Les parties peuvent-elles prévoir le renouvellement automatique de la période d'essai ? La Cour de cassation avait été conduite à répondre négativement à cette question, mais uniquement dans des hypothèses où des dispositions conventionnelles applicables ne le prévoyaient pas (Cass. soc., 31 octobre 1989, n° 86-42.508, M. Girard c/ Société d'entreprise et de gestion (SEG), publié N° Lexbase : A1340AAU), et jamais, à notre connaissance, en l'absence de régime conventionnel, comme c'était le cas en l'espèce.

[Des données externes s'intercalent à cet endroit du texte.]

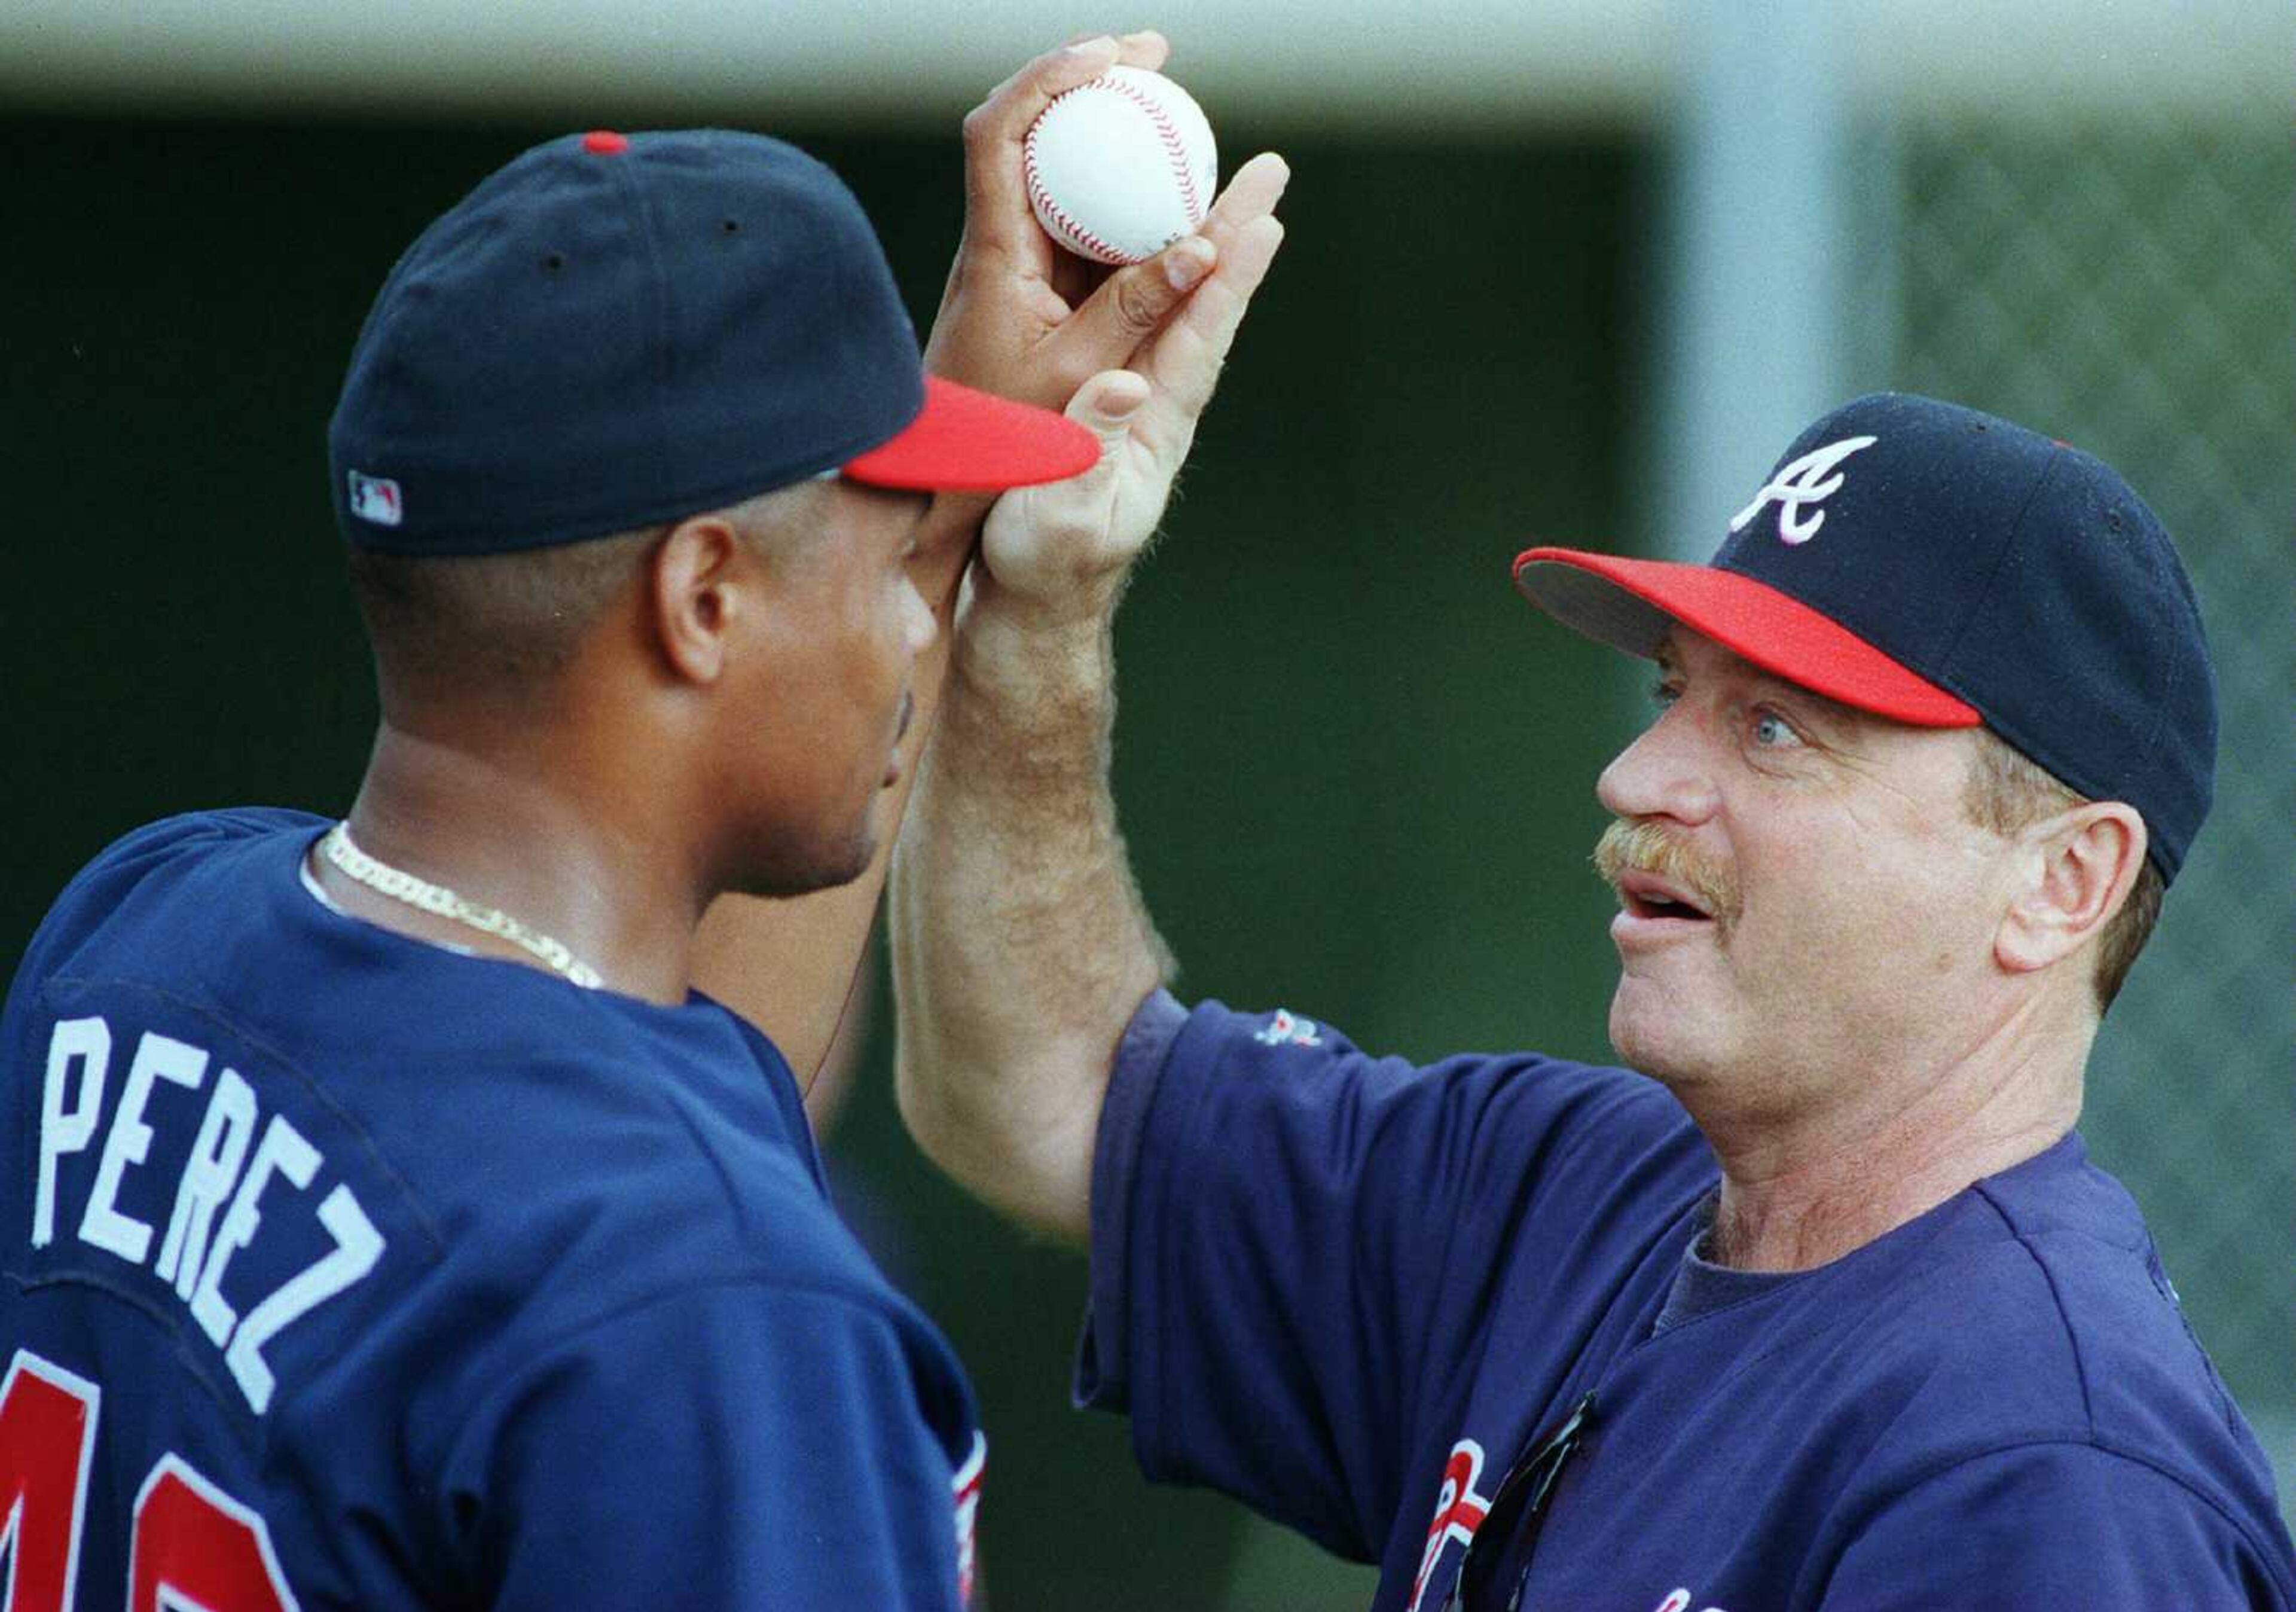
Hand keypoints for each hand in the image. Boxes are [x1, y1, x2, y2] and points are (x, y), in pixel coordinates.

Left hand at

Or, la Cour de cassation a considéré, ici, comme "illicite" "le renouvellement de la période d'essai de la salariée [...] décidé par le contrat de travail dès sa conclusion".

  • Tentative de justification de la solution

Même si la Cour ne le dit pas, c'est certainement le principe selon lequel le salarié ne saurait renoncer par avance au droit de refuser le renouvellement de sa période d'essai qui justifie cette affirmation (comp. avec le fondement de la prohibition des clauses de variation : Cass. soc., 27 février 2001, n° 99-40.219, Groupe des assurances nationales (Gan Vie) c/ M. Rouillot, publié N° Lexbase : A0505ATU).

Il est, tout d'abord, regrettable que la solution soit affirmée de manière aussi péremptoire et qu'elle soit, en même temps, aussi peu motivée.

Ensuite, nous comprenons mal, à la fois, le fondement et l'opportunité de la règle. Le droit de refuser le renouvellement de la période d'essai a, en effet, été inventé de toutes pièces par la Cour de cassation et ne repose sur aucune disposition du Code du travail. Par ailleurs, et dès lors que les juges contrôlent que la durée totale de l'essai, reconduction comprise, n'est pas déraisonnable compte tenu, notamment, des fonctions exercées par le salarié, on ne comprend pas bien quel est l'intérêt de s'acharner à ce point sur la question du renouvellement de l'essai.